What you will do: Go over the records and copy every line with the string "Patricia".

(Beginning of Data records)

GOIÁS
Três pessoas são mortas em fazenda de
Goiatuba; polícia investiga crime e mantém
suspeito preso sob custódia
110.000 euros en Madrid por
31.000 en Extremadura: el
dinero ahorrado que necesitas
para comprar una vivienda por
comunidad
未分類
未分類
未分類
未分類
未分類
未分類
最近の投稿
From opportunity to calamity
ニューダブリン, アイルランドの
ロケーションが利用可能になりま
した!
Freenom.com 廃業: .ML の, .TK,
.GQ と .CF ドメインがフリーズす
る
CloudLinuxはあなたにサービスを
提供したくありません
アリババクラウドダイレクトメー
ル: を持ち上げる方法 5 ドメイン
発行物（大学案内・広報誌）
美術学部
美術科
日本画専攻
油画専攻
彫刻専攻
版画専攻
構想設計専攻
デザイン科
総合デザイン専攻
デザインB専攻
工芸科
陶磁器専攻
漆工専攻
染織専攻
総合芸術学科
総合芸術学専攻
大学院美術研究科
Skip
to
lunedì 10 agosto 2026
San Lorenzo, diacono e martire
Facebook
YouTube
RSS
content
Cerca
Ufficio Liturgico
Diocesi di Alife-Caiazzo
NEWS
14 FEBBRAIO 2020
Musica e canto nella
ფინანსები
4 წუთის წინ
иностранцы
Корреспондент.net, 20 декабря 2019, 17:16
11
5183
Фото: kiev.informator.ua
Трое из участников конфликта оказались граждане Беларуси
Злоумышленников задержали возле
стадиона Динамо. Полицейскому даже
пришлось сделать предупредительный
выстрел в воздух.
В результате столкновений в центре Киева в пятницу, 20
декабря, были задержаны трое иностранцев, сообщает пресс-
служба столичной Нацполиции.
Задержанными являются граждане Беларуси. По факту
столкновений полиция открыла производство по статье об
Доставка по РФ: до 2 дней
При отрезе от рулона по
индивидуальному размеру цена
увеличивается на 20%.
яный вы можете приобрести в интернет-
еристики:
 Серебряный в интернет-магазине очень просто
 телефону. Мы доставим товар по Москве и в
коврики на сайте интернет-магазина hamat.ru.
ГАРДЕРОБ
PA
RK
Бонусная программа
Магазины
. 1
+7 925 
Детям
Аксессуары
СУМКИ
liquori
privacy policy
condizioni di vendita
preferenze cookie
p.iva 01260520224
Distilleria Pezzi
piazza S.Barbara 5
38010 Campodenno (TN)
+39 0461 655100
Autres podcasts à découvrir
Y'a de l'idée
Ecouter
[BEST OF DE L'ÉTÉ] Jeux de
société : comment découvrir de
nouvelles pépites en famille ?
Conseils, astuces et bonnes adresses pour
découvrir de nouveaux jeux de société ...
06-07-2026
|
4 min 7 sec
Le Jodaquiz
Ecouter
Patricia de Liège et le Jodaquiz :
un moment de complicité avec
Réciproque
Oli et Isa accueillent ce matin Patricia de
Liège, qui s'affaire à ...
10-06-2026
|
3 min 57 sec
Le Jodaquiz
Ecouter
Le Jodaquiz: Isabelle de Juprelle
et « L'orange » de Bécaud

(End of Data records)

Result of this exercise:
Patricia de Liège et le Jodaquiz :
Oli et Isa accueillent ce matin Patricia de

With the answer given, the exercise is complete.